# [EXERCISE DETAILS]
Using the records provided below, locate and copy each line that contains the word "color".

# [INPUT RECORDS]

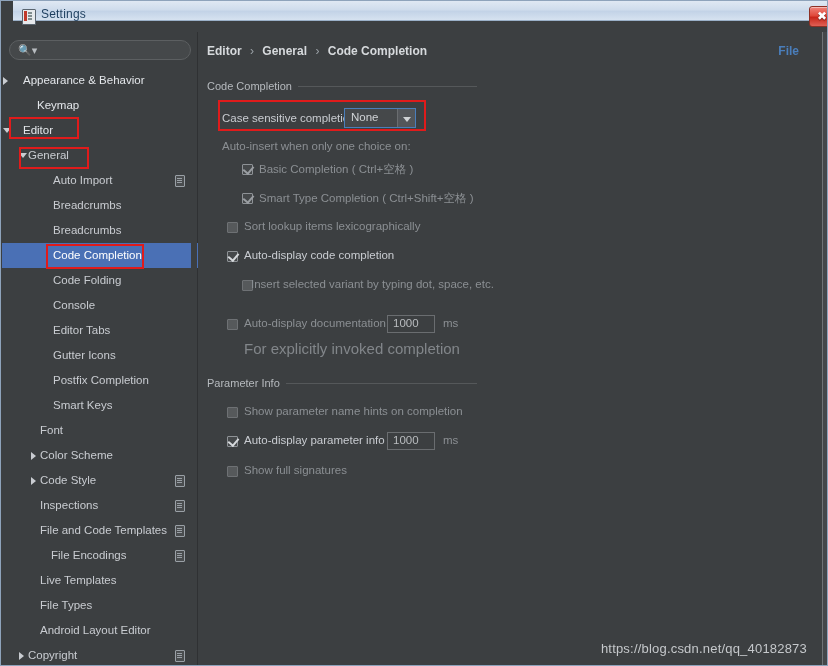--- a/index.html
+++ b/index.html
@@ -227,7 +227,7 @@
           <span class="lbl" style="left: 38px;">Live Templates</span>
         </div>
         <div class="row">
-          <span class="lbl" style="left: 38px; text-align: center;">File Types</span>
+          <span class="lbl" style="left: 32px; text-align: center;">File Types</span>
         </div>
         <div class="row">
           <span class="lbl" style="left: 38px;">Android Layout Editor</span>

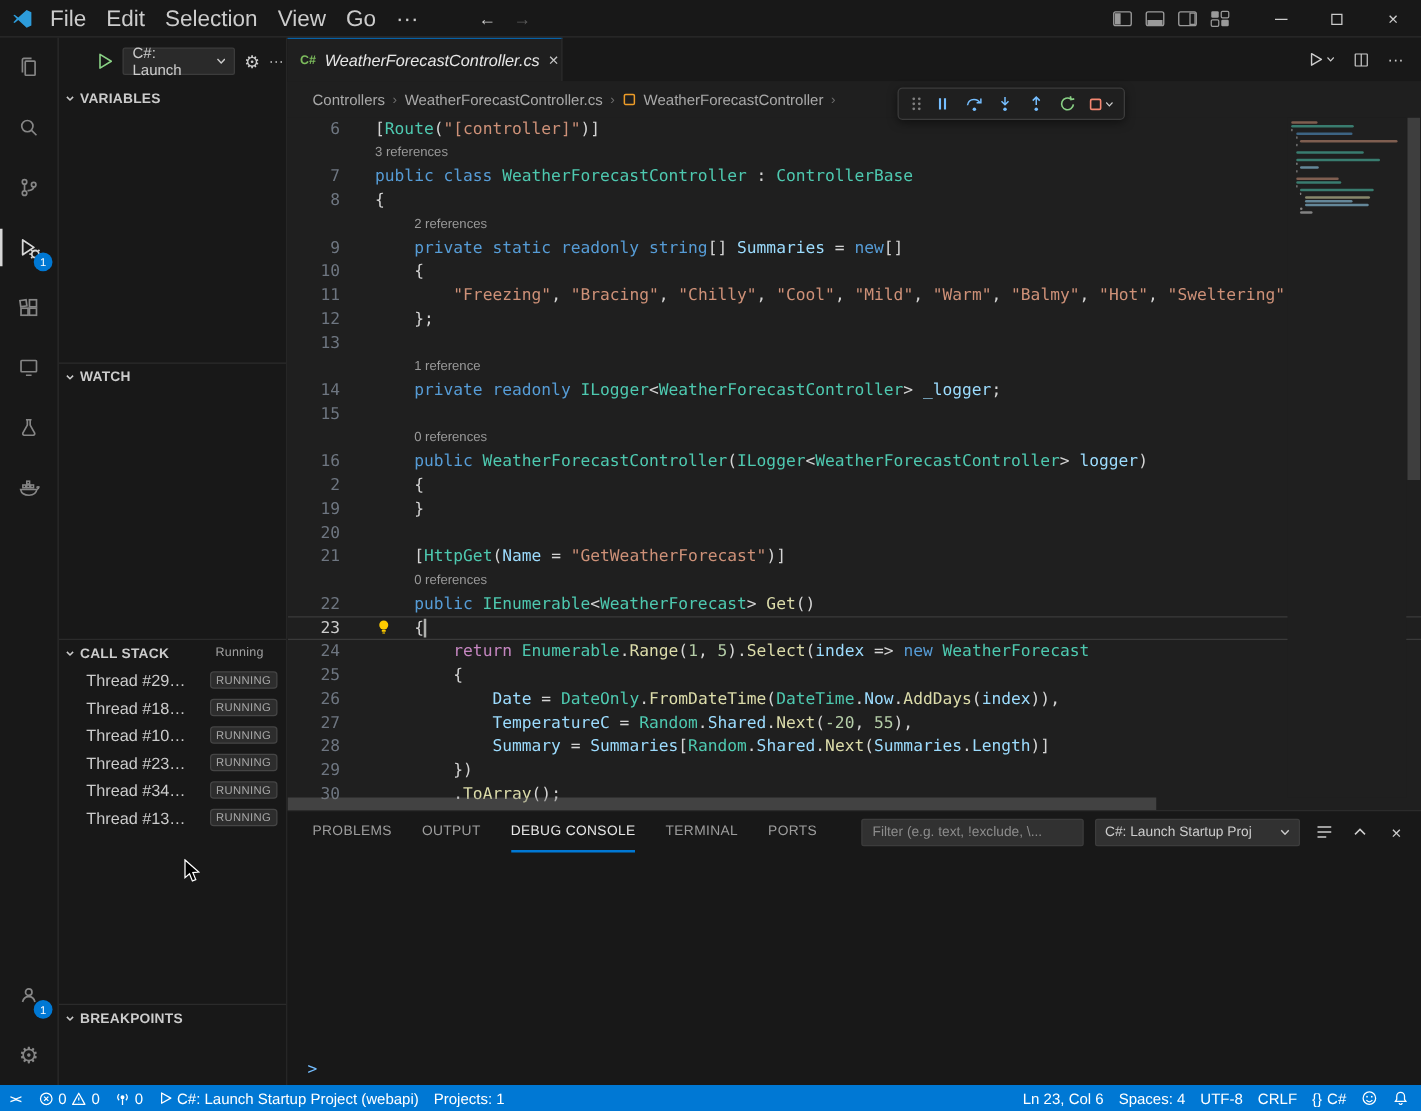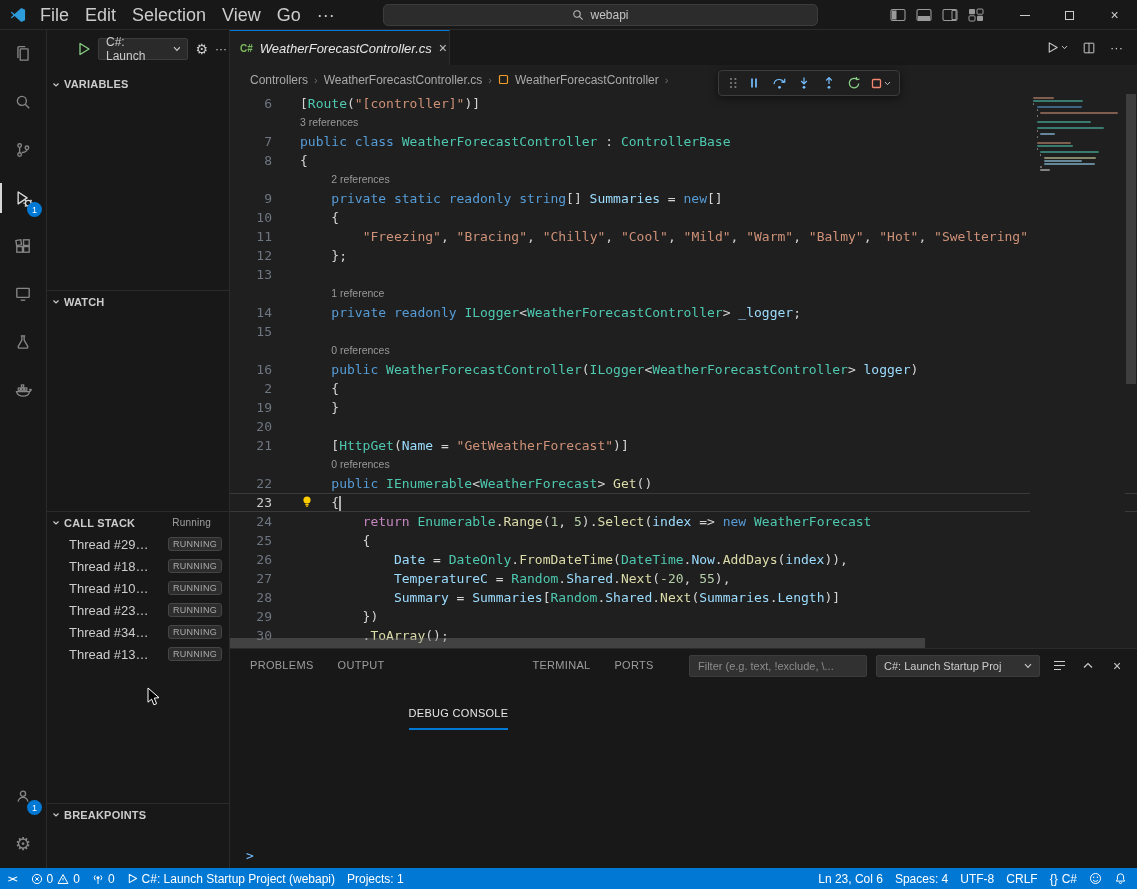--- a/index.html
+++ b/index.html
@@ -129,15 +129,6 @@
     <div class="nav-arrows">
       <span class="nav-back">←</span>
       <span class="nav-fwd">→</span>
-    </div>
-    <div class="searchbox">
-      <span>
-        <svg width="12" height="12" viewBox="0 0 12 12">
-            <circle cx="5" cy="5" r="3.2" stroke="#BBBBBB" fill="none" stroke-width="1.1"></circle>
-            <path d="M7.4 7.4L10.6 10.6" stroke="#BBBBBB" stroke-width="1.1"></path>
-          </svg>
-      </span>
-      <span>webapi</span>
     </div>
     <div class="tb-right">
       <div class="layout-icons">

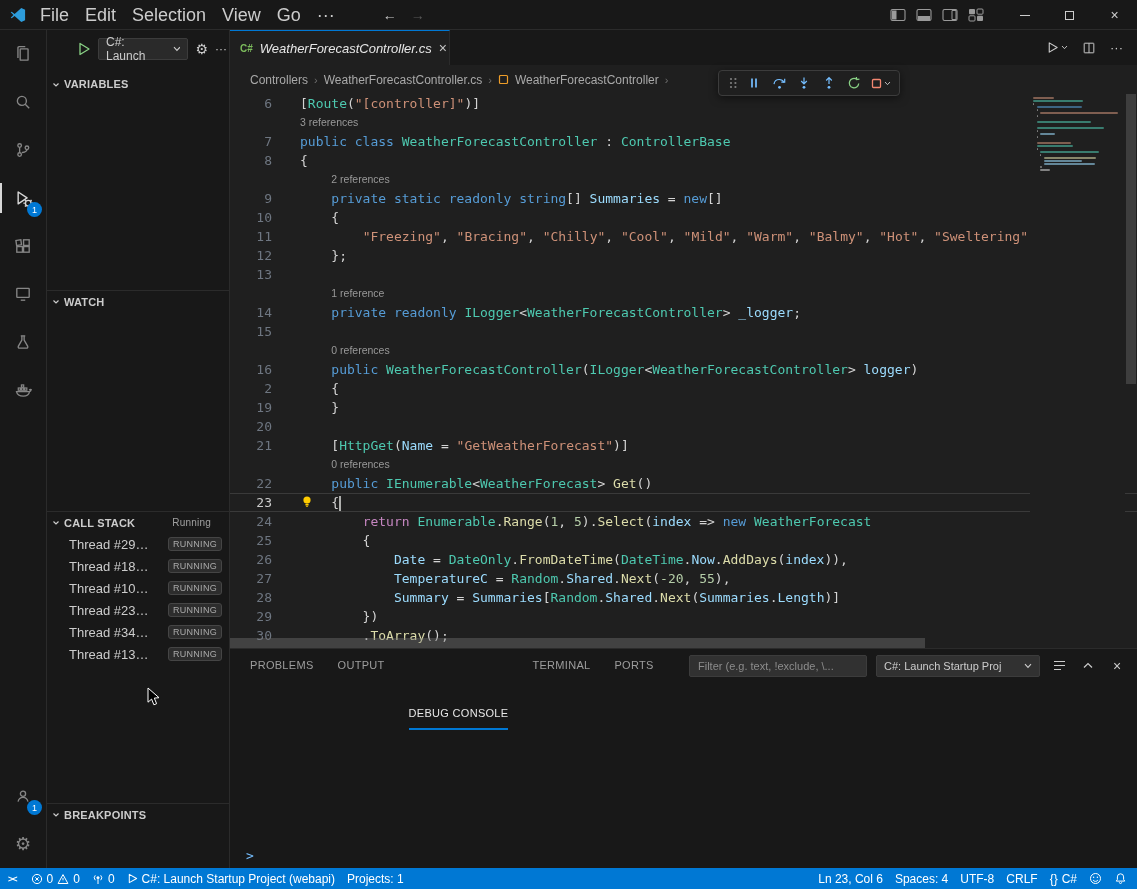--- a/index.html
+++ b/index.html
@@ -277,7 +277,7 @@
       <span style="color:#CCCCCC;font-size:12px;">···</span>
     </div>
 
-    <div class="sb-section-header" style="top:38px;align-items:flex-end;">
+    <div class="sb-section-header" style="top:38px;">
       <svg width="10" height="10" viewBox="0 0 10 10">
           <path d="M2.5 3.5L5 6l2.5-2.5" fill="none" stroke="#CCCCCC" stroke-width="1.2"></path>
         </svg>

--

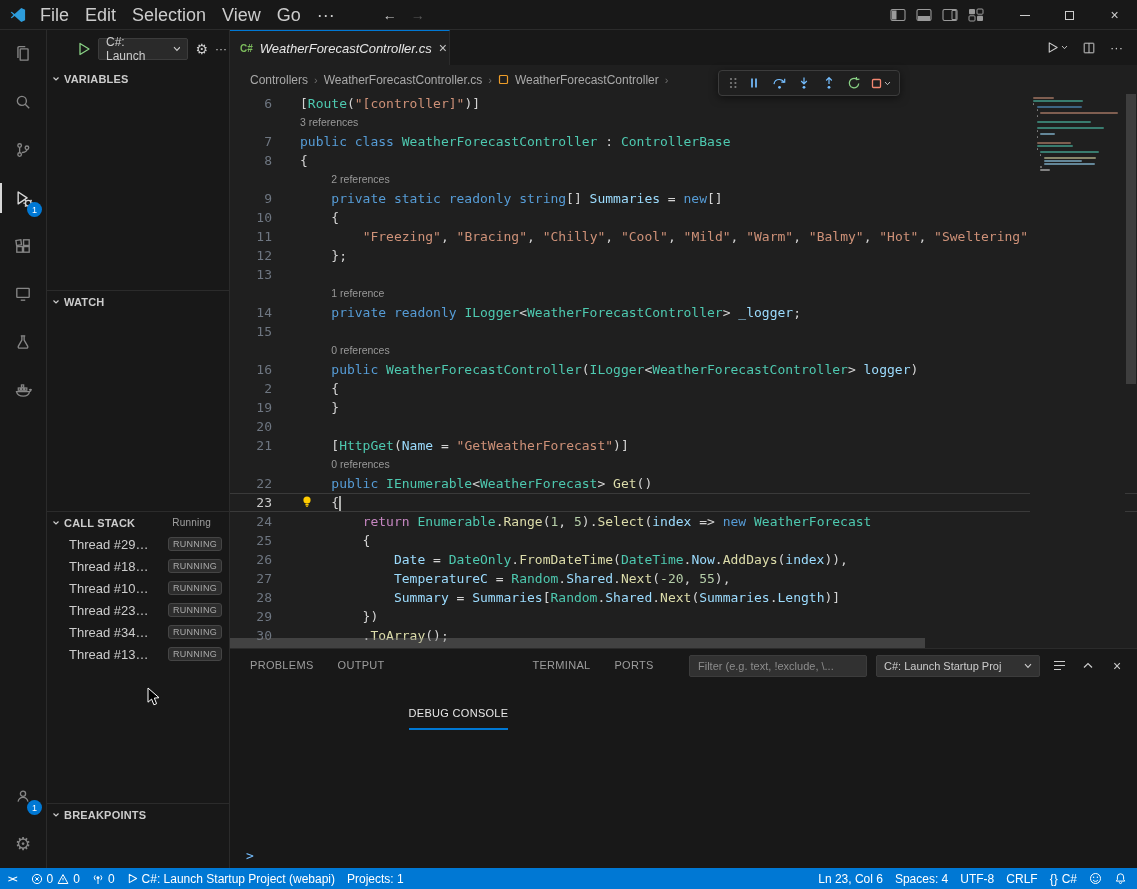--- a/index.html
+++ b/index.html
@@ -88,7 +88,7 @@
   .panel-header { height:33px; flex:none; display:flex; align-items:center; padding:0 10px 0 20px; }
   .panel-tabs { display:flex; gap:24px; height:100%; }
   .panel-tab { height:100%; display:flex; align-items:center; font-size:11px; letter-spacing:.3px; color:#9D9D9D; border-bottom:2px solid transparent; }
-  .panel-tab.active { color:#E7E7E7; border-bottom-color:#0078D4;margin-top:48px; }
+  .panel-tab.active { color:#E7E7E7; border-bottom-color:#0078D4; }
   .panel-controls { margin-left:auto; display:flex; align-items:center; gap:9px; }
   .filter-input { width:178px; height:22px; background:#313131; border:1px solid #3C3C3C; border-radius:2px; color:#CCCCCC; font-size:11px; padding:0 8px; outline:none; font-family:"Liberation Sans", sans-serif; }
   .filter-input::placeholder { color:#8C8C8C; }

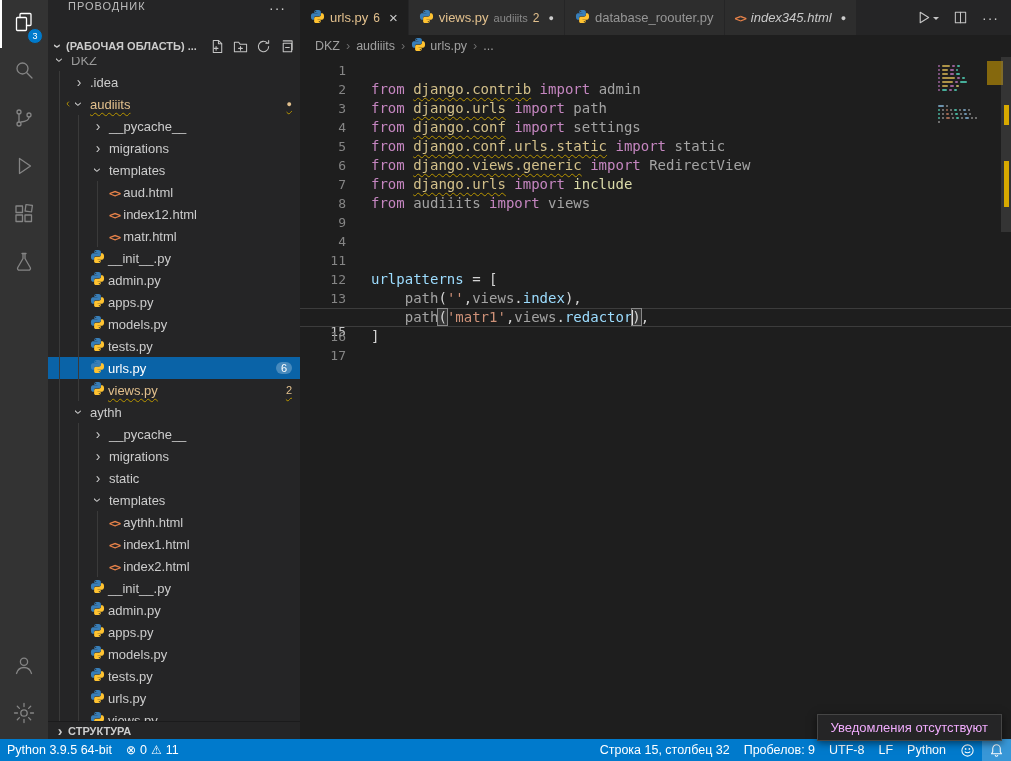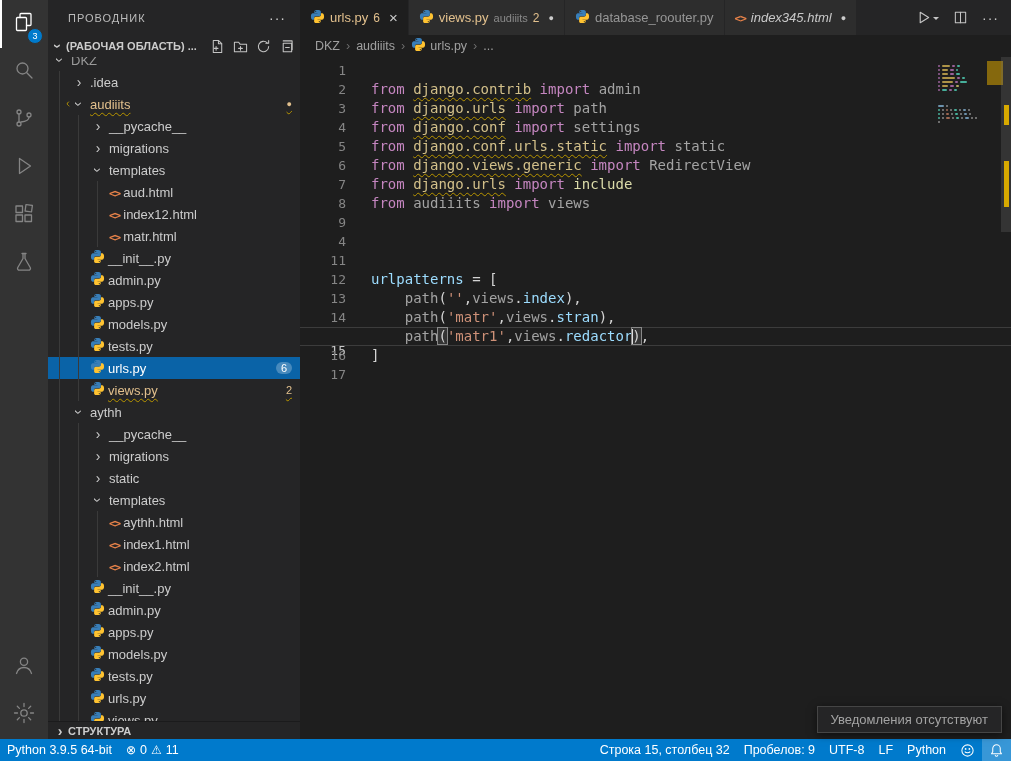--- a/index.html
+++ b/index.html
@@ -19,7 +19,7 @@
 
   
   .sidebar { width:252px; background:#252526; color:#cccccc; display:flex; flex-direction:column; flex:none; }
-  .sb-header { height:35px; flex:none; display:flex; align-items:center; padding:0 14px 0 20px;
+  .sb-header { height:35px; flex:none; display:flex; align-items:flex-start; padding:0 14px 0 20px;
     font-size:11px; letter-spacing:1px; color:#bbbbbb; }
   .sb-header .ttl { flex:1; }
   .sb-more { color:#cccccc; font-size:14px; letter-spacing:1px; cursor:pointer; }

# [RESPONSE]
       <span style="color:#CCCCCC;font-size:12px;">···</span>
   .panel-tab { height:100%; display:flex; align-items:center; font-size:11px; letter-spacing:.3px; color:#9D9D9D; border-bottom:2px solid transparent; }
-  .panel-tab.active { color:#E7E7E7; border-bottom-color:#0078D4;margin-top:48px; }
+  .panel-tab.active { color:#E7E7E7; border-bottom-color:#0078D4; }
   .filter-input { width:178px; height:22px; background:#313131; border:1px solid #3C3C3C; border-radius:2px; color:#CCCCCC; font-size:11px; padding:0 8px; outline:none; font-family:"Liberation Sans", sans-serif; }
   .filter-input::placeholder { color:#8C8C8C; }
   .sidebar { width:252px; background:#252526; color:#cccccc; display:flex; flex-direction:column; flex:none; }
     font-size:11px; letter-spacing:1px; color:#bbbbbb; }
   .sb-more { color:#cccccc; font-size:14px; letter-spacing:1px; cursor:pointer; }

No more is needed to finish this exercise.